Nécessité de la transparence des informations
Les journalistes doivent informer les lecteurs des phénomènes négatifs, a affirmé l'inspecteur général du gouvernement, Trân Van Truyên. Il a souligné que le gouvernement devrait aider la presse à accomplir sa tâche. Il a insisté que le Premier ministre Nguyên Tân Dung a demandé aux organismes étatiques de fournir des informations à la presse. "Il n'y a aucune barrière dans la fourniture d'informations à la presse", a déclaré M. Truyên. Cette affirmation a été partagée par Dô Quy Doan, vice-ministre de l'Information et de la Communication. À son avis, le ministère de l'Information et de la Communication soumettra à l'Assemblée nationale fin 2009 le projet de loi sur la presse (amendé), dans laquelle les droits et les obligations de la presse seront déterminés plus clairement et de manière plus conforme à la loi sur la prévention et la lutte contre la corruption.
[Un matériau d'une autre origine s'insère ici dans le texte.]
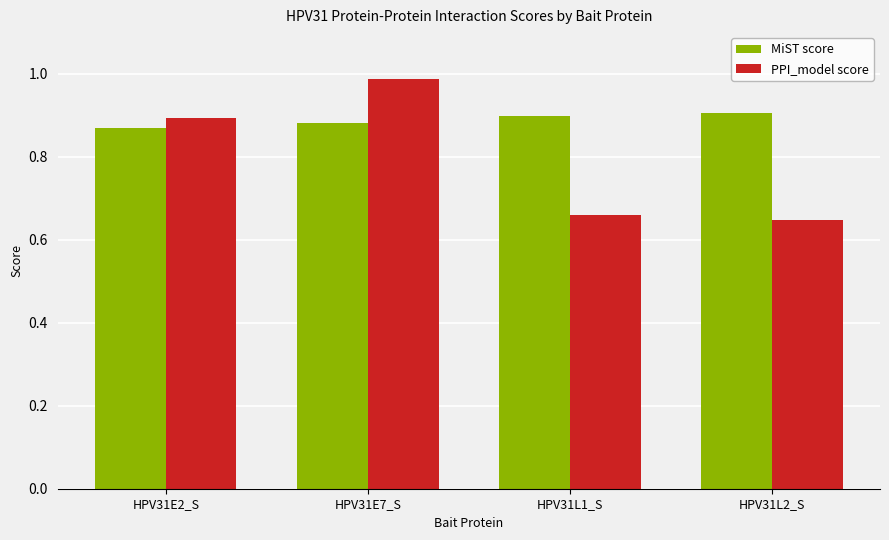

The PPI_model score series shows 0.4 at HPV31L1_S. True or false?

False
"La corruption dans le déploiement des projets d'aides publiques au développement (APD) est inacceptable", a jugé Molly Lien, conseillère de l'ambassade de Suède. À son avis, les bailleurs de fonds seront très inquiets si les APD ne sont pas utilisées pour les objectifs fixés. En particulier, il faut que les organismes compétents, dont la presse, protègent les personnes participant à la lutte contre la corruption, a dit M. Truyên. Et ce jugement a été bien apprécié par Michael Michalak, ambassadeur américain au Vietnam, qui a aussi affirmé la nécessité de la transparence des informations. Pour Trân Van Truyên, le gouvernement vietnamien devra réduire les informations dites "secrètes", ce qui vise à augmenter la transparence dans la fourniture des informations du Vietnam.
Le dialogue a été conjointement organisé par le Comité central pour la lutte contre la corruption, le ministère de l'Information et de la Communication et l'ambassade de Suède à Hanoi.
Selon les statistiques de l'inspection gouvernementale, au cours des 9 premiers mois de l'année, 18 missions d'inspection ont été mises sur pied. Elles ont découvert des infractions pour une valeur totale de plus de 1.000 milliards de dôngs et 45.000 dollars. Le ministère de la Police a demandé aux parquets populaires de traduire en justice 249 inculpés pour corruption, pots de vin et abus de fonctions.